Disrupted Lipid Metabolism in Alzheimer's Disease
The brain is a relatively fatty organ, and has its own complex lipid metabolism. A range of evidence suggests that detrimental shifts in this lipid metabolism accompany aging and neurodegenerative conditions. Some inroads have been made into linking specific lipid mechanisms to specific aspects of neurodegeneration, such as increased inflammatory activity on the part of microglia. Here, researchers review what is known of the role of lipids in the pathologies exhibited by patients with Alzheimer's disease. As noted, there is much left to understand, and what is known today is just a small step into a large dark room.

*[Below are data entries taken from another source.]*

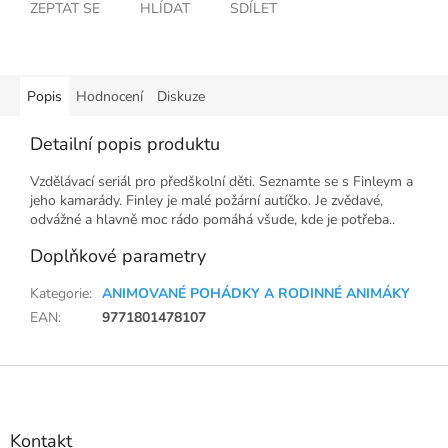
ZEPTAT SE
HLÍDAT
SDÍLET
Popis
Hodnocení
Diskuze
Detailní popis produktu
Vzdělávací seriál pro předškolní děti. Seznamte se s Finleym a
jeho kamarády. Finley je malé požární autíčko. Je zvědavé,
odvážné a hlavně moc rádo pomáhá všude, kde je potřeba..
Doplňkové parametry
Kategorie
:
ANIMOVANÉ POHÁDKY A RODINNÉ ANIMÁKY
EAN
:
9771801478107
Z
á
p
a
Kontakt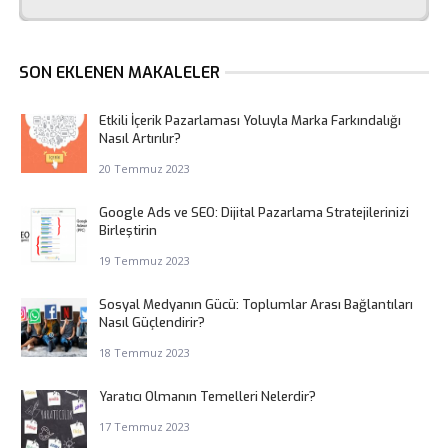
SON EKLENEN MAKALELER
Etkili İçerik Pazarlaması Yoluyla Marka Farkındalığı
Nasıl Artırılır?
20 Temmuz 2023
Google Ads ve SEO: Dijital Pazarlama Stratejilerinizi
Birleştirin
19 Temmuz 2023
Sosyal Medyanın Gücü: Toplumlar Arası Bağlantıları
Nasıl Güçlendirir?
18 Temmuz 2023
Yaratıcı Olmanın Temelleri Nelerdir?
17 Temmuz 2023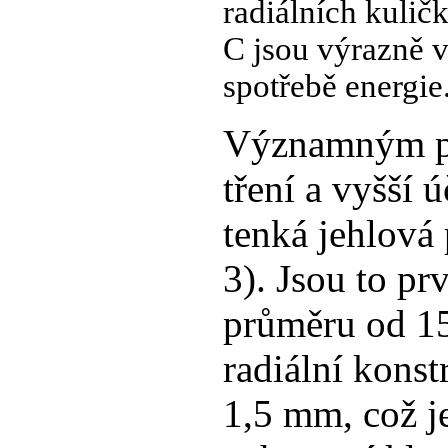
radiálních kuli
C jsou výrazně v
spotřebě energie
Významným př
tření a vyšší 
tenká jehlová 
3). Jsou to pr
průměru od 15
radiální kons
1,5 mm, což j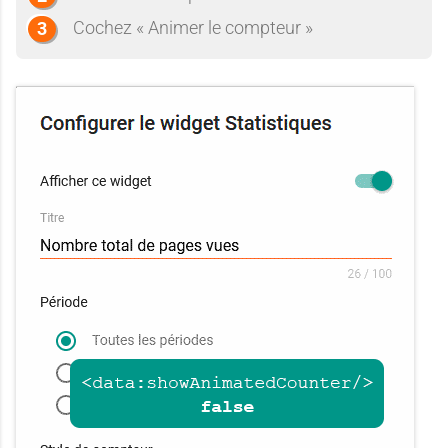
l
Cochez « Animer le compteur »
a
l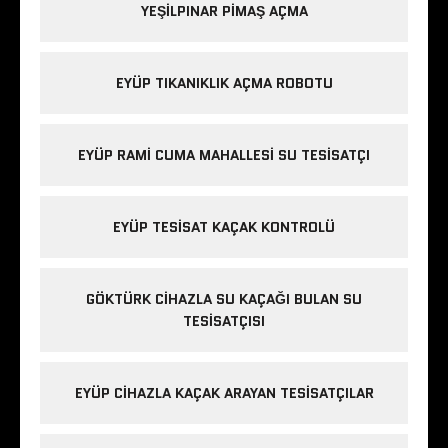
YEŞILPINAR PIMAŞ AÇMA
EYÜP TIKANIKLIK AÇMA ROBOTU
EYÜP RAMI CUMA MAHALLESI SU TESISATÇI
EYÜP TESISAT KAÇAK KONTROLÜ
GÖKTÜRK CIHAZLA SU KAÇAĞI BULAN SU
TESISATÇISI
EYÜP CIHAZLA KAÇAK ARAYAN TESISATÇILAR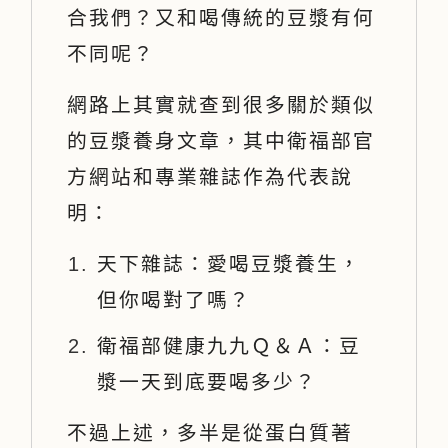
合我們？又和喝傳統的豆漿有何
不同呢？
網路上其實就查到很多關於類似
的豆漿養身文章，其中衛福部官
方網站和專業雜誌作為代表說
明：
天下雜誌：愛喝豆漿養生，
但你喝對了嗎？
衛福部健康九九Ｑ＆Ａ：豆
漿一天到底要喝多少？
不過上述，多半是從蛋白質著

Lipid homeostasis is crucial for the physiological function of organisms. In the central nervous system (CNS), altered lipid homeostasis and disrupted lipid metabolism signaling pathways are often seen in aging and neurodegeneration. A plethora of genome-wide association studies (GWAS) have identified variants in genes involved in lipid-modifying processes such as transportation, synthesis, and conversion, suggesting altered lipid metabolism may serve as key drivers of late onset Alzhemer's disease (LOAD). However, the chemical diversity and functional heterogeneity of lipids have long posed challenges in characterizing lipid alterations and understanding their biological implications in Alzheimer's disease (AD).
In this review, we provided an overview of recent advancements in lipidomics techniques and their applications in AD research. Current findings strongly support the involvement of specific lipid classes, including sphingolipids, cholesterol, and phospholipids, in AD pathology. This is further underscored by numerous studies elucidating the molecular mechanisms by which lipids influence multiple pathological aspects of AD. These insights lay a solid foundation for the identification of diagnostic lipid biomarkers and the development of lipid-related therapies.
The crosstalk of lipids and AD pathologies such as amyloid-β, tau, and neuroinflammation plays a significant role in modulating neurodegeneration. As essential intracellular bioactive molecules and key components of cell membranes, lipids also influence cellular functions by participating in oxidative stress responses and mediating synaptic activities among other mechanisms. Further understanding of these connections will provide guidance for leveraging lipidomics information during targeted therapy of these disease mechanisms. Moreover, integrating lipidomics into the evaluation of the diagnostic and treatment efficacy will broaden our options for developing personalized treatment strategies and identifying new biomarkers for AD. Ongoing research aimed at uncovering novel mechanisms of lipid involvement in AD is poised to provide valuable insights that will guide future data-driven clinical investigations.